Friday, September 11, 2009

Reinventing the Read Aloud



Engaged Interactive Read Aloud is the best way to connect with Facebook savvy, blogging, and texting students because it mirrors that same quick, back and forth interaction, while embedding strong examples of what our brains do when we as mature readers read. I've been developing the technique for years, based on research from great thinkers like John H. Guthrie, Catherine Snow, Marilyn Adams, and S.J. Barrentine.

It takes enthusiasm, familiarity with the text, and a willingness to expose your thinking process to your students but the great news is it works with K-12th graders. And it doesn't take much time but a daily dose of even 5 minutes can make a tremendous difference in the comprehension skills of your students. That will bring a return in higher test scores, stronger reading skills and thinking students.

There's not space here to explain the entire process but here's a taste.

Step 1: Share a purpose for reading this text aloud with students. It doesn't have to be your entire purpose because your focus for them is engagement, hooking them in. However, you do want to set the stage.

Step 2: Have students predict, talk about what they know about the subject matter, prime the pump for the new information they will gain. Make sure that you do this, not in a strictly instructional way, but conversationally. Remember that you want them hungry for read aloud so you have to be a great commercial for it.

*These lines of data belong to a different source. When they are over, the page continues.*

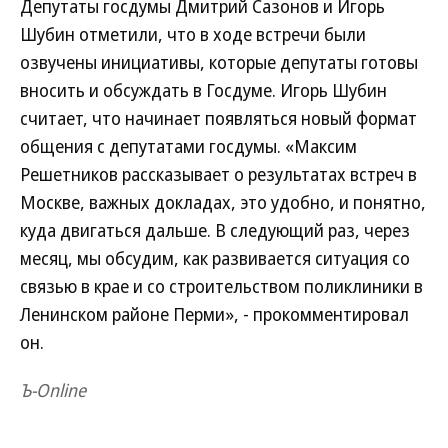
Депутаты госдумы Дмитрий Сазонов и Игорь
Шубин отметили, что в ходе встречи были
озвучены инициативы, которые депутаты готовы
вносить и обсуждать в Госдуме. Игорь Шубин
считает, что начинает появляться новый формат
общения с депутатами госдумы. «Максим
Решетников рассказывает о результатах встреч в
Москве, важных докладах, это удобно, и понятно,
куда двигаться дальше. В следующий раз, через
месяц, мы обсудим, как развивается ситуация со
связью в крае и со строительством поликлиники в
Ленинском районе Перми», - прокомментировал
он.
Ъ-Online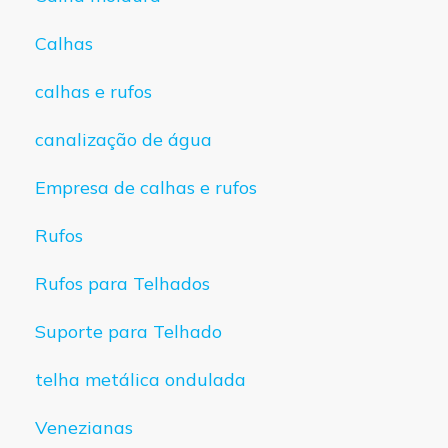
Calhas
calhas e rufos
canalização de água
Empresa de calhas e rufos
Rufos
Rufos para Telhados
Suporte para Telhado
telha metálica ondulada
Venezianas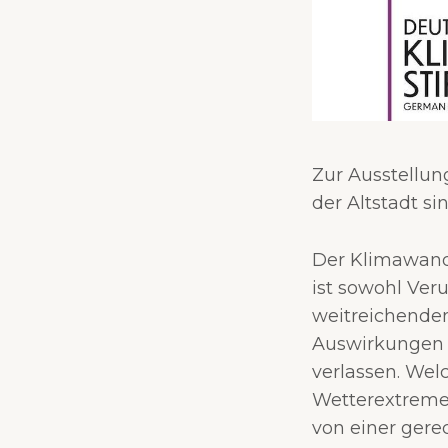
Zur Ausstellung
der Altstadt s
Der Klimawande
ist sowohl Ver
weitreichenden
Auswirkungen 
verlassen. We
Wetterextreme,
von einer gere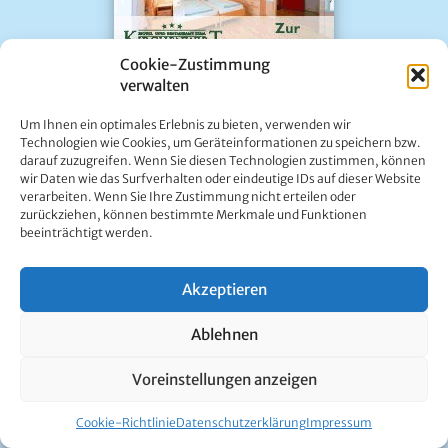
Cookie-Zustimmung
verwalten
Um Ihnen ein optimales Erlebnis zu bieten, verwenden wir
Technologien wie Cookies, um Geräteinformationen zu speichern bzw.
darauf zuzugreifen. Wenn Sie diesen Technologien zustimmen, können
wir Daten wie das Surfverhalten oder eindeutige IDs auf dieser Website
verarbeiten. Wenn Sie Ihre Zustimmung nicht erteilen oder
zurückziehen, können bestimmte Merkmale und Funktionen
beeinträchtigt werden.
Veranstaltungen
Akzeptieren
Feuerwehrfest der FF Mitterbach
Am 9.8.2026 um 11:00 Uhr
Ablehnen
Feuerwehrhaus Mitterbach
Voreinstellungen anzeigen
Besichtigung Naturkundemuseum/Erdgeschoss
Heimathaus
Cookie-Richtlinie
Datenschutzerklärung
Impressum
Am 9.8.2026 um 11:00 Uhr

Step 3: Read from the text, explaining out loud (and using whiteboards and other tools ready at hand to illustrate) what your brain is doing as you read the first line or two. It might be an explanation of how you decoded a difficult word (make that a joint exercise - "how did I figure that out?"), it might be an illustration of how you took what you already knew to make sense of the author's statement. It might be raising a question that you want to remember as you continue to read. It might be just a wondering, pondering moment in which you think about the meaning behind the text, in many layers.

Get the idea? Remember you have to be as much a teacher as an entertainer as an enthusiastic and passionate deliverer. Try this new version of read aloud in your classroom tomorrow and let me know how it goes!

My in-service trainings this year will be concentrating on this technique which can be taught to not only professional educators but also librarians, paraprofessionals and parents. We all need to be on the literacy team.